Another panellist, Tanya Steele, executive director of marketing, fundraising and communications at Save the Children and an IoF trustee, told delegates one of the problems the regulators faced was that the IoF code had been "run on a shoestring" for too long.

She said the sector needed to fundamentally reconsider how to support self-regulation. She said the increasing criticism of fundraising would have a short-term financial effect on charities but it was difficult to say how great this would be.

Peter Lewis, chief executive of the IoF, told delegates that the majority of fundraising was done to a very high standard and it was easy for fundraisers "to go round self-flagellating in this debate". He said the sector "must not cut off its nose to spite its face" because fundraising was vital to society.

Within a lot of charities, he said, trustees and senior executives were not taking enough responsibility for fundraising issues when things went wrong, but were happy to share in the glory when fundraising was viewed as a success.

Sarah Atkinson, director of policy and communications at the Charity Commission, said of public unease about fundraising: "It is there, it is real and it is not just the Daily Mail."

She said the sector bodies should not let their conversation about increasing good practice become too "bitty" and competitive, and they should recognise that not all their recommendations would work for every organisation.

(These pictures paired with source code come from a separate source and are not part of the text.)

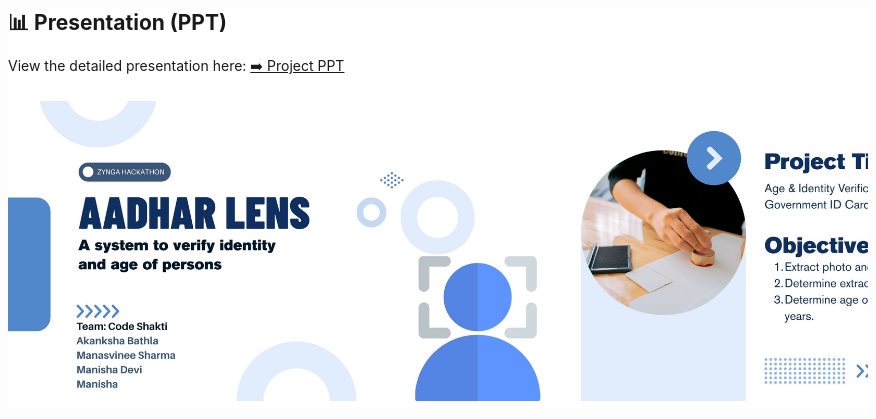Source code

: ## 📊 Presentation (PPT)
View the detailed presentation here: 
[➡️ Project PPT](https://www.canva.com/design/DAGrSMIaCig/mZpXw3j_4YmnYQ8Hlo3jvw/edit?utm_content=DAGrSMIaCig&utm_campaign=designshare&utm_medium=link2&utm_source=sharebutton)

<div style="display: flex; overflow-x: auto; gap: 10px; padding: 10px 0;">
  <img src="./assets/slides/1.jpg" height="300" alt="Slide 1" />
  <img src="./assets/slides/2.jpg" height="300" alt="Slide 2" />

Tim Hunter, director of fundraising at Oxfam, which was one of the charities implicated in the Mail’s investigation, published today, asked from the audience whether the Information Commissioner had been correct when stating on BBC Radio 4’s Today programme this morning that it was appropriate for fundraisers to contact existing supporters who were registered with the Telephone Preference Service.

Four of the five panellists declined to answer the question, but Steele said the Information Commissioner had said it was possible to contact these donors only when they gave explicit consent, and it was not clear how explicit that consent needed to be.

Taylor said it should not be forgotten that most people who were registered with the TPS did not realise they were.

The session was held before McLean and Lewis were due to meet Rob Wilson, the Minister for Civil Society, this morning to talk about the measures they have been taking to improve fundraising standards over the past two months.

Wilson was contacted by the Daily Mail to comment on its latest investigation into fundraising practice, published today, although it is not known if this was the motivation for the meeting.

Lewis told Third Sector that the IoF, the FRSB and the Public Fundraising Regulatory Association had sent a letter to Wilson on Friday providing an update of the actions they had taken since their previous meeting with Wilson last month.